God, in your grace do we seek to serve the Christ who calls us into discipleship. Help us that we might, in some sense, measure up to these giants of the past, who have left us this tremendous legacy of faithful dedication and service. In Christ’s name we pray, Amen.
INVITATION TO COMMITMENT:
(11 a.m. – Dr. Bryant) It was my last Sunday after a 10-year ministry. I had resigned to go San Diego from Albany, and there were persons who were, I suppose understandably, disappointed that I was leaving, upset, wondering what the future would hold, questioning whether the church, which I had managed to leave well in debt, could continue its mission under whatever leadership might follow. It was my last Sunday, but I issued an invitation hymn and a young physician and his wife came forward, a couple who had been attending our church for just five or six weeks, and they came forward to transfer their membership to that congregation. Afterwards, visiting with them, I said, “I don’t how to ask this, but you know, it’s really kind of strange to have you come forward and join the church on my last Sunday. I’m not sure what that means.” He said, “It means that we have great confidence in this congregation, that whatever leadership may come, we believe in the people we have found in this church to be faithful in discipleship and we want to be one with them.” The invitation we make is to join with us in discipleship, to demonstrate our confidence in this congregation’s future. We’ve been here 127 years, we’ll be here a long time to come, faithfully serving the lordship of Christ. If you would like to make your confession of faith or transfer membership, I invite you to come and stand with me as we sing our Hymn of Invitation, When I Survey The Wondrous Cross (#195).
COMMUNION MEDITATION:
(11 a.m. – Dr. Bryant) Among all the symbols of Christian faith or the actions that we take, there is none that speaks more to the unity of God’s people in Christ than the communion service. For it is here, regardless of who we are, regardless of our status in life, whether rich or poor, whatever marks of status we may or may not have, we become one as we surround the table and partake of the bread and the cup that Jesus instituted for us that we might be reminded of whose we are.
PRAYER OF THANKSGIVING:
(11 a.m. – Rodney Page) O Lord, with the shouts of Hosannah ringing in our ears on this Palm Sunday, we realize that our convictions to be your faithful followers to the end sometimes ring hollow like Peter’s.
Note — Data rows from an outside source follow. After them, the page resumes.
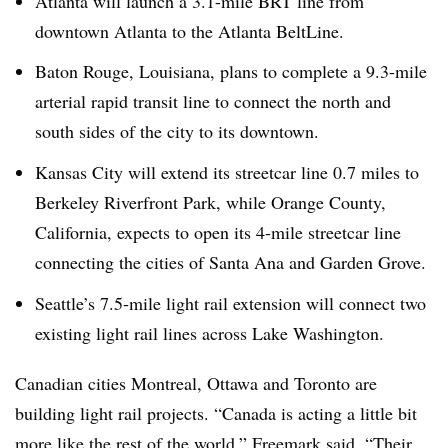
Atlanta will launch a 3.1-mile BRT line from
downtown Atlanta to the Atlanta BeltLine.
Baton Rouge, Louisiana, plans to complete a 9.3-mile
arterial rapid transit line to connect the north and
south sides of the city to its downtown.
Kansas City will extend its streetcar line 0.7 miles to
Berkeley Riverfront Park, while Orange County,
California, expects to open its 4-mile streetcar line
connecting the cities of Santa Ana and Garden Grove.
Seattle’s 7.5-mile light rail extension will connect two
existing light rail lines across Lake Washington.
Canadian cities Montreal, Ottawa and Toronto are
building light rail projects. “Canada is acting a little bit
more like the rest of the world,” Freemark said. “Their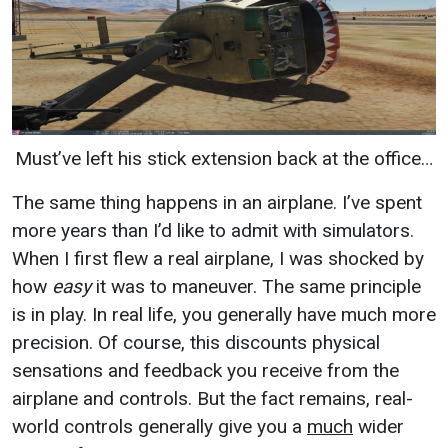
Must’ve left his stick extension back at the office…
The same thing happens in an airplane. I’ve spent
more years than I’d like to admit with simulators.
When I first flew a real airplane, I was shocked by
how
easy
it was to maneuver. The same principle
is in play. In real life, you generally have much more
precision. Of course, this discounts physical
sensations and feedback you receive from the
airplane and controls. But the fact remains, real-
world controls generally give you a
much
wider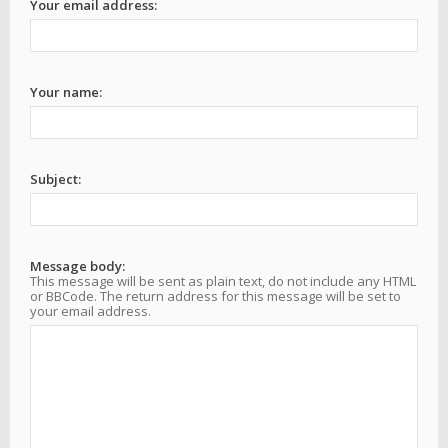
Your email address:
Your name:
Subject:
Message body:
This message will be sent as plain text, do not include any HTML
or BBCode. The return address for this message will be set to
your email address.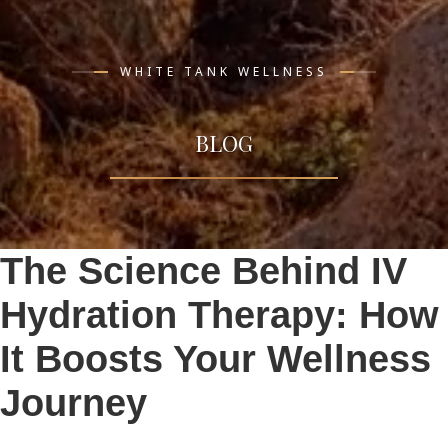
WHITE TANK WELLNESS
BLOG
The Science Behind IV
Hydration Therapy: How
It Boosts Your Wellness
Journey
We do the things we should not do and we leave undone those things which we should have done. Our church, fragmented and broken, seeks the unity of this people, of this table together. Not some mindless kind of uniformity, but a unity in Christ. We marvel at the privilege of eating at Christ’s table, for we are made one with Christ in the fellowship of this meal. We seek your blessing upon this bread and this cup that it may raise us to a new life in you. Strengthen our faith, increase our love for one another, and engrave upon our hearts your message of compassion and reconciliation. O Lord, we look to the day when we shall all be made one in the fullness of your reign. Amen.